= Sean Parlaman =

Griffith Simmons Parlaman III (30 October 1958 - 23 November 2002), who often referred to himself as "Sean Parlaman", was a long-time college student and anti-trafficking activist who sought to raise awareness regarding the trafficking and prostitution of children into Thailand. Parlaman was born in Los Angeles County, California, to Griffith Mead Parlaman (20 April 1923 - 22 October 1991) and Doris V. Simmons Parlaman (22 November 1923 - 11 February 2007); he fell to his death in Jomtien, Pattaya, Thailand. Parlaman created websites to represent his projects, such as the now-defunct capcat.org.

==Beginnings==
During his time in college he was able to secure government grants, to become a member of the Oregon steering committee of the 2000 Green Party Presidential campaign of Ralph Nader, and to get permission from Stephen King to make Stud City, a short, independent sequel to Stand by Me.

==Activism==
Parlaman moved to Thailand and continued his activism. For example, Parlaman wrote: "At an age when we would regard them as still being children, over a thousand young girls from northern Thailand are being lured every year into prostitution.

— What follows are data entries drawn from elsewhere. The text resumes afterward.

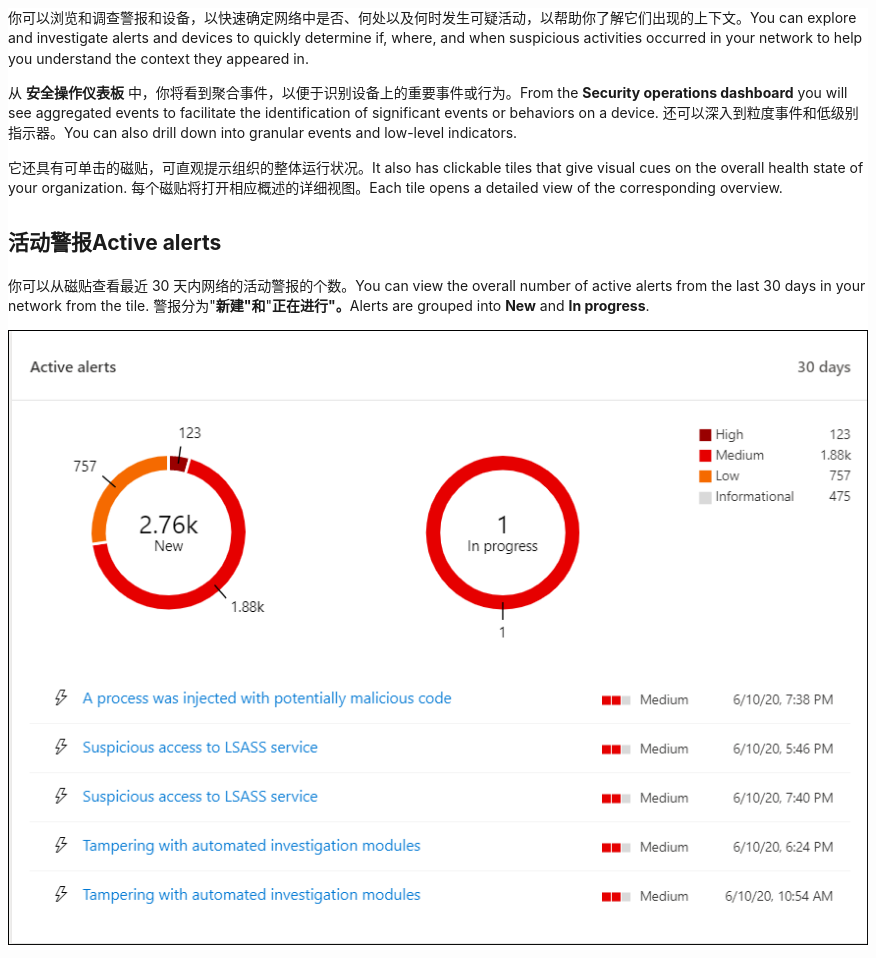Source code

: <span data-ttu-id="6ac14-122">你可以浏览和调查警报和设备，以快速确定网络中是否、何处以及何时发生可疑活动，以帮助你了解它们出现的上下文。</span><span class="sxs-lookup"><span data-stu-id="6ac14-122">You can explore and investigate alerts and devices to quickly determine if, where, and when suspicious activities occurred in your network to help you understand the context they appeared in.</span></span>

<span data-ttu-id="6ac14-123">从 **安全操作仪表板** 中，你将看到聚合事件，以便于识别设备上的重要事件或行为。</span><span class="sxs-lookup"><span data-stu-id="6ac14-123">From the **Security operations dashboard** you will see aggregated events to facilitate the identification of significant events or behaviors on a device.</span></span> <span data-ttu-id="6ac14-124">还可以深入到粒度事件和低级别指示器。</span><span class="sxs-lookup"><span data-stu-id="6ac14-124">You can also drill down into granular events and low-level indicators.</span></span>

<span data-ttu-id="6ac14-125">它还具有可单击的磁贴，可直观提示组织的整体运行状况。</span><span class="sxs-lookup"><span data-stu-id="6ac14-125">It also has clickable tiles that give visual cues on the overall health state of your organization.</span></span> <span data-ttu-id="6ac14-126">每个磁贴将打开相应概述的详细视图。</span><span class="sxs-lookup"><span data-stu-id="6ac14-126">Each tile opens a detailed view of the corresponding overview.</span></span>

## <a name="active-alerts"></a><span data-ttu-id="6ac14-127">活动警报</span><span class="sxs-lookup"><span data-stu-id="6ac14-127">Active alerts</span></span>
<span data-ttu-id="6ac14-128">你可以从磁贴查看最近 30 天内网络的活动警报的个数。</span><span class="sxs-lookup"><span data-stu-id="6ac14-128">You can view the overall number of active alerts from the last 30 days in your network from the tile.</span></span> <span data-ttu-id="6ac14-129">警报分为"**新建"和**"**正在进行"。**</span><span class="sxs-lookup"><span data-stu-id="6ac14-129">Alerts are grouped into **New** and **In progress**.</span></span>

![单击每个切片或严重性以查看过去 30 天内的警报列表](images/active-alerts-tile.png)
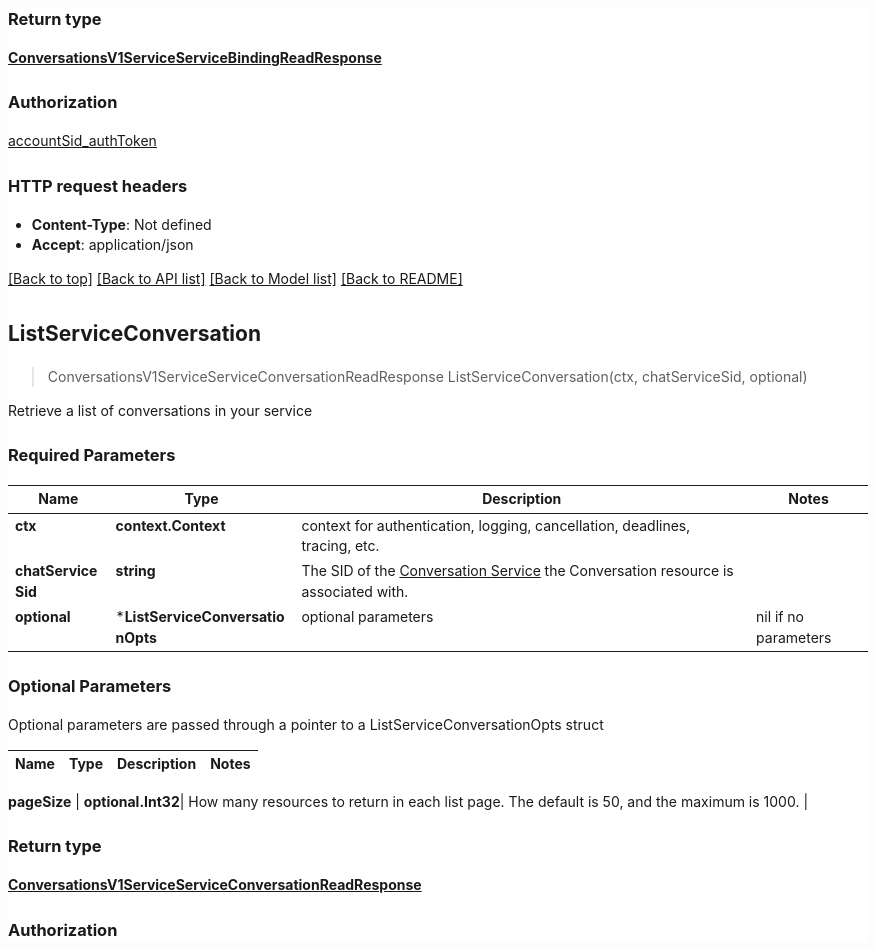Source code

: ### Return type

[**ConversationsV1ServiceServiceBindingReadResponse**](conversations_v1_service_service_bindingReadResponse.md)

### Authorization

[accountSid_authToken](../README.md#accountSid_authToken)

### HTTP request headers

- **Content-Type**: Not defined
- **Accept**: application/json

[[Back to top]](#) [[Back to API list]](../README.md#documentation-for-api-endpoints)
[[Back to Model list]](../README.md#documentation-for-models)
[[Back to README]](../README.md)


## ListServiceConversation

> ConversationsV1ServiceServiceConversationReadResponse ListServiceConversation(ctx, chatServiceSid, optional)



Retrieve a list of conversations in your service

### Required Parameters


Name | Type | Description  | Notes
------------- | ------------- | ------------- | -------------
**ctx** | **context.Context** | context for authentication, logging, cancellation, deadlines, tracing, etc.
**chatServiceSid** | **string**| The SID of the [Conversation Service](https://www.twilio.com/docs/conversations/api/service-resource) the Conversation resource is associated with. | 
 **optional** | ***ListServiceConversationOpts** | optional parameters | nil if no parameters

### Optional Parameters

Optional parameters are passed through a pointer to a ListServiceConversationOpts struct


Name | Type | Description  | Notes
------------- | ------------- | ------------- | -------------

 **pageSize** | **optional.Int32**| How many resources to return in each list page. The default is 50, and the maximum is 1000. | 

### Return type

[**ConversationsV1ServiceServiceConversationReadResponse**](conversations_v1_service_service_conversationReadResponse.md)

### Authorization
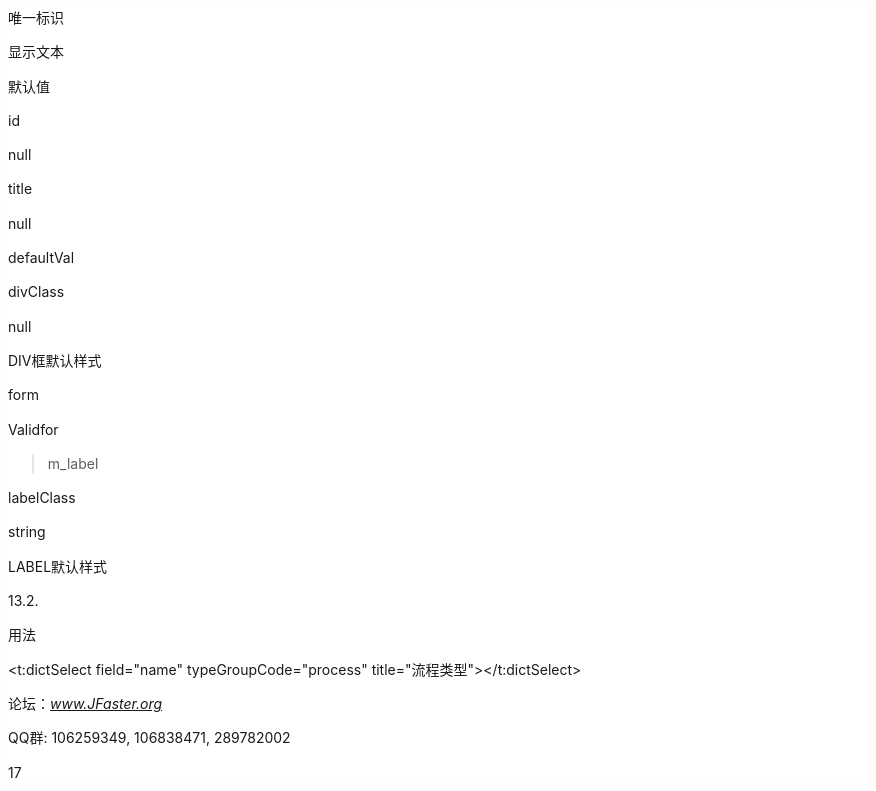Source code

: 唯一标识

显示文本

默认值

id

null

title

null

defaultVal

divClass

null

DIV框默认样式

form

Validfor

>   m_label

labelClass

string

LABEL默认样式

13.2.

用法

\<t:dictSelect field="name" typeGroupCode="process"
title="流程类型"\>\</t:dictSelect\>

论坛：*www.JFaster.org*

QQ群: 106259349, 106838471, 289782002

17
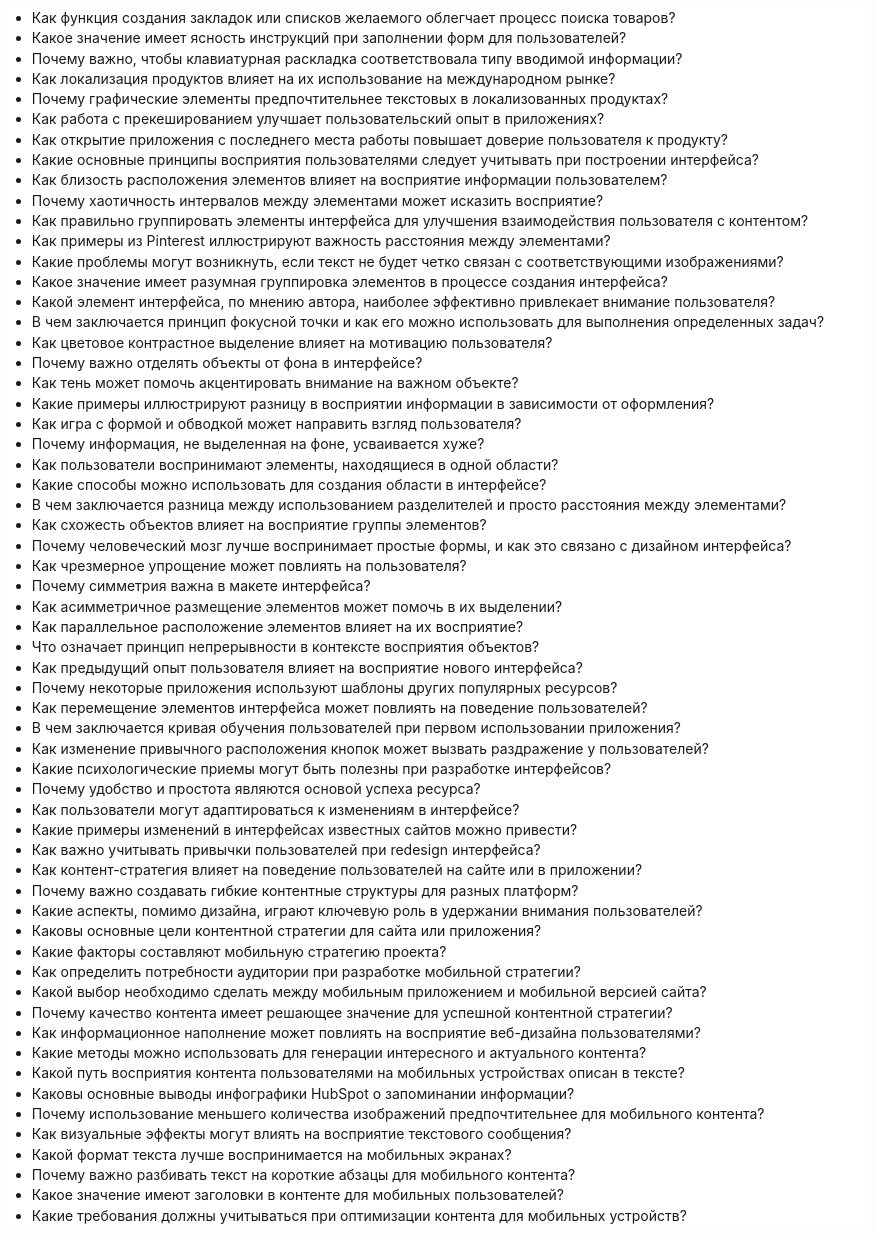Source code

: - Как функция создания закладок или списков желаемого облегчает процесс поиска товаров?
- Какое значение имеет ясность инструкций при заполнении форм для пользователей?
- Почему важно, чтобы клавиатурная раскладка соответствовала типу вводимой информации?
- Как локализация продуктов влияет на их использование на международном рынке?
- Почему графические элементы предпочтительнее текстовых в локализованных продуктах?
- Как работа с прекешированием улучшает пользовательский опыт в приложениях?
- Как открытие приложения с последнего места работы повышает доверие пользователя к продукту?
- Какие основные принципы восприятия пользователями следует учитывать при построении интерфейса?
- Как близость расположения элементов влияет на восприятие информации пользователем?
- Почему хаотичность интервалов между элементами может исказить восприятие?
- Как правильно группировать элементы интерфейса для улучшения взаимодействия пользователя с контентом?
- Как примеры из Pinterest иллюстрируют важность расстояния между элементами?
- Какие проблемы могут возникнуть, если текст не будет четко связан с соответствующими изображениями?
- Какое значение имеет разумная группировка элементов в процессе создания интерфейса?
- Какой элемент интерфейса, по мнению автора, наиболее эффективно привлекает внимание пользователя?
- В чем заключается принцип фокусной точки и как его можно использовать для выполнения определенных задач?
- Как цветовое контрастное выделение влияет на мотивацию пользователя?
- Почему важно отделять объекты от фона в интерфейсе?
- Как тень может помочь акцентировать внимание на важном объекте?
- Какие примеры иллюстрируют разницу в восприятии информации в зависимости от оформления?
- Как игра с формой и обводкой может направить взгляд пользователя?
- Почему информация, не выделенная на фоне, усваивается хуже?
- Как пользователи воспринимают элементы, находящиеся в одной области?
- Какие способы можно использовать для создания области в интерфейсе?
- В чем заключается разница между использованием разделителей и просто расстояния между элементами?
- Как схожесть объектов влияет на восприятие группы элементов?
- Почему человеческий мозг лучше воспринимает простые формы, и как это связано с дизайном интерфейса?
- Как чрезмерное упрощение может повлиять на пользователя?
- Почему симметрия важна в макете интерфейса?
- Как асимметричное размещение элементов может помочь в их выделении?
- Как параллельное расположение элементов влияет на их восприятие?
- Что означает принцип непрерывности в контексте восприятия объектов?
- Как предыдущий опыт пользователя влияет на восприятие нового интерфейса?
- Почему некоторые приложения используют шаблоны других популярных ресурсов?
- Как перемещение элементов интерфейса может повлиять на поведение пользователей?
- В чем заключается кривая обучения пользователей при первом использовании приложения?
- Как изменение привычного расположения кнопок может вызвать раздражение у пользователей?
- Какие психологические приемы могут быть полезны при разработке интерфейсов?
- Почему удобство и простота являются основой успеха ресурса?
- Как пользователи могут адаптироваться к изменениям в интерфейсе?
- Какие примеры изменений в интерфейсах известных сайтов можно привести?
- Как важно учитывать привычки пользователей при redesign интерфейса?
- Как контент-стратегия влияет на поведение пользователей на сайте или в приложении?
- Почему важно создавать гибкие контентные структуры для разных платформ?
- Какие аспекты, помимо дизайна, играют ключевую роль в удержании внимания пользователей?
- Каковы основные цели контентной стратегии для сайта или приложения?
- Какие факторы составляют мобильную стратегию проекта?
- Как определить потребности аудитории при разработке мобильной стратегии?
- Какой выбор необходимо сделать между мобильным приложением и мобильной версией сайта?
- Почему качество контента имеет решающее значение для успешной контентной стратегии?
- Как информационное наполнение может повлиять на восприятие веб-дизайна пользователями? 
- Какие методы можно использовать для генерации интересного и актуального контента?
- Какой путь восприятия контента пользователями на мобильных устройствах описан в тексте?
- Каковы основные выводы инфографики HubSpot о запоминании информации?
- Почему использование меньшего количества изображений предпочтительнее для мобильного контента?
- Как визуальные эффекты могут влиять на восприятие текстового сообщения?
- Какой формат текста лучше воспринимается на мобильных экранах?
- Почему важно разбивать текст на короткие абзацы для мобильного контента?
- Какое значение имеют заголовки в контенте для мобильных пользователей?
- Какие требования должны учитываться при оптимизации контента для мобильных устройств?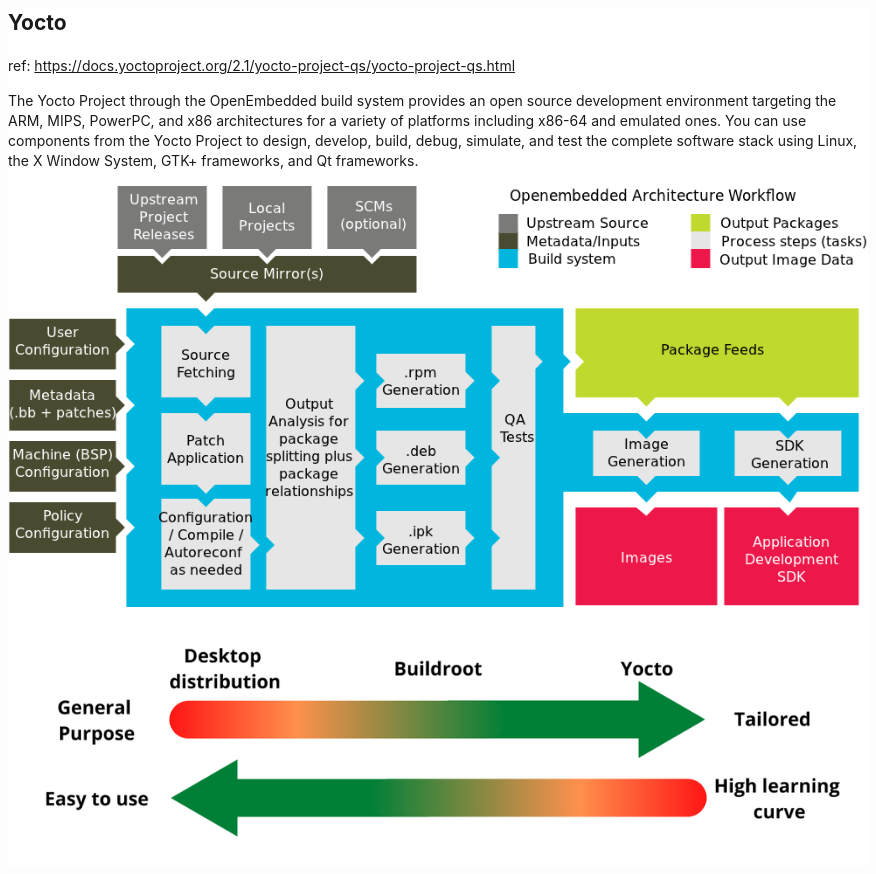 

## Yocto

ref: https://docs.yoctoproject.org/2.1/yocto-project-qs/yocto-project-qs.html

The Yocto Project through the OpenEmbedded build system provides an open source development environment targeting the ARM, MIPS, PowerPC, and x86 architectures for a variety of platforms including x86-64 and emulated ones. You can use components from the Yocto Project to design, develop, build, debug, simulate, and test the complete software stack using Linux, the X Window System, GTK+ frameworks, and Qt frameworks.

![img](./.07_build_rootFS/yocto-environment.png)



![img](./.07_build_rootFS/Yocto-vs-competition.png)
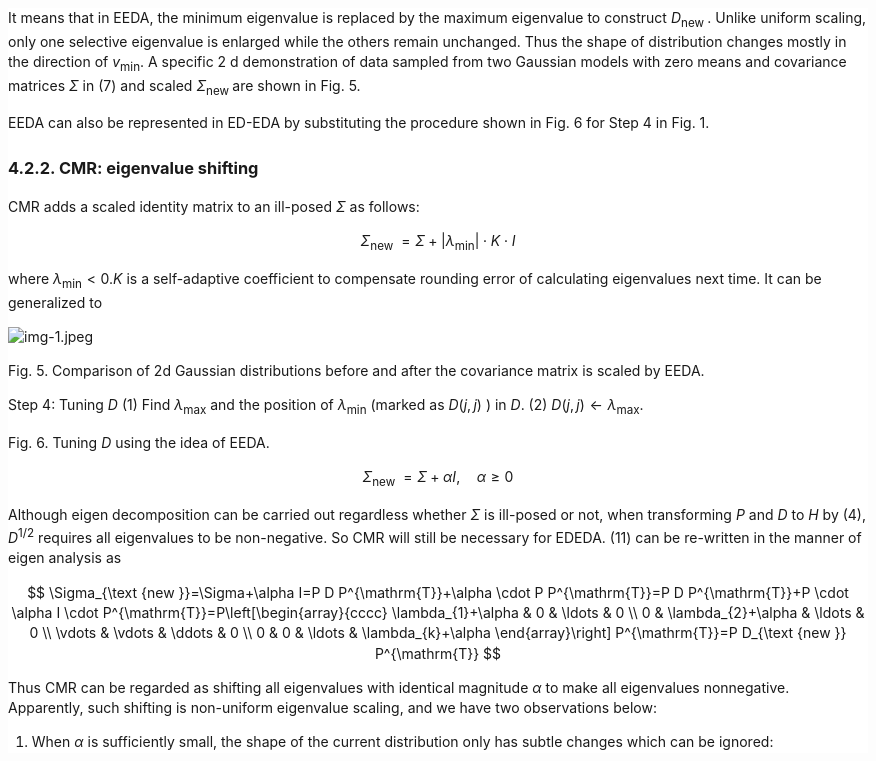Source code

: It means that in EEDA, the minimum eigenvalue is replaced by the maximum eigenvalue to construct $D_{\text {new }}$. Unlike uniform scaling, only one selective eigenvalue is enlarged while the others remain unchanged. Thus the shape of distribution changes mostly in the direction of $v_{\min }$. A specific 2 d demonstration of data sampled from two Gaussian models with zero means and covariance matrices $\Sigma$ in (7) and scaled $\Sigma_{\text {new }}$ are shown in Fig. 5.

EEDA can also be represented in ED-EDA by substituting the procedure shown in Fig. 6 for Step 4 in Fig. 1.

### 4.2.2. CMR: eigenvalue shifting

CMR adds a scaled identity matrix to an ill-posed $\Sigma$ as follows:

$$
\Sigma_{\text {new }}=\Sigma+\left|\lambda_{\min }\right| \cdot K \cdot I
$$

where $\lambda_{\min }<0 . K$ is a self-adaptive coefficient to compensate rounding error of calculating eigenvalues next time. It can be generalized to

![img-1.jpeg](img-1.jpeg)

Fig. 5. Comparison of 2d Gaussian distributions before and after the covariance matrix is scaled by EEDA.

Step 4: Tuning $D$
(1) Find $\lambda_{\max }$ and the position of $\lambda_{\min }$ (marked as $D(j, j)$ ) in $D$.
(2) $D(j, j) \leftarrow \lambda_{\max }$.

Fig. 6. Tuning $D$ using the idea of EEDA.

$$
\Sigma_{\text {new }}=\Sigma+\alpha I, \quad \alpha \geqslant 0
$$

Although eigen decomposition can be carried out regardless whether $\Sigma$ is ill-posed or not, when transforming $P$ and $D$ to $H$ by (4), $D^{1 / 2}$ requires all eigenvalues to be non-negative. So CMR will still be necessary for EDEDA. (11) can be re-written in the manner of eigen analysis as

$$
\Sigma_{\text {new }}=\Sigma+\alpha I=P D P^{\mathrm{T}}+\alpha \cdot P P^{\mathrm{T}}=P D P^{\mathrm{T}}+P \cdot \alpha I \cdot P^{\mathrm{T}}=P\left[\begin{array}{cccc}
\lambda_{1}+\alpha & 0 & \ldots & 0 \\
0 & \lambda_{2}+\alpha & \ldots & 0 \\
\vdots & \vdots & \ddots & 0 \\
0 & 0 & \ldots & \lambda_{k}+\alpha
\end{array}\right] P^{\mathrm{T}}=P D_{\text {new }} P^{\mathrm{T}}
$$

Thus CMR can be regarded as shifting all eigenvalues with identical magnitude $\alpha$ to make all eigenvalues nonnegative. Apparently, such shifting is non-uniform eigenvalue scaling, and we have two observations below:

1. When $\alpha$ is sufficiently small, the shape of the current distribution only has subtle changes which can be ignored:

Girls, as young as 10, are being sold to the brothels of Bangkok, other Thai cities and overseas." However, despite his efforts to raise awareness of local establishments' engaging in child prostitution, he was accused by those same institutions of being a pedophile himself. On 30 September 2002, living in Thailand, Parlaman was charged with molesting a 12-year-old boy, but released on bail by the local magistrate due to lack of evidence, as the sole incriminating evidence against him was a bruise on the boy's neck. On 23 November 2002, after another accusation, Parlaman was due to accompany police officers to their station for further questioning. Instead, he jumped, fell, or was thrown to the street from his apartment building in the city of Pattaya, thereby closing the applicable case. Parlaman was pronounced dead on the scene.

===Controversies===
Sean Parlaman had a feud with Don't! Buy! Thai! accusing their campaigners of being fundamentalist Christians, right-wing bigots, and pedophiles. Don't! Buy! Thai! was a campaign initiated in the early 1990s by child welfare advocate and author Andrew Vachss to boycott goods and services produced in Thailand until its government introduced formal and practical reforms to significantly curtail the prostitution of children.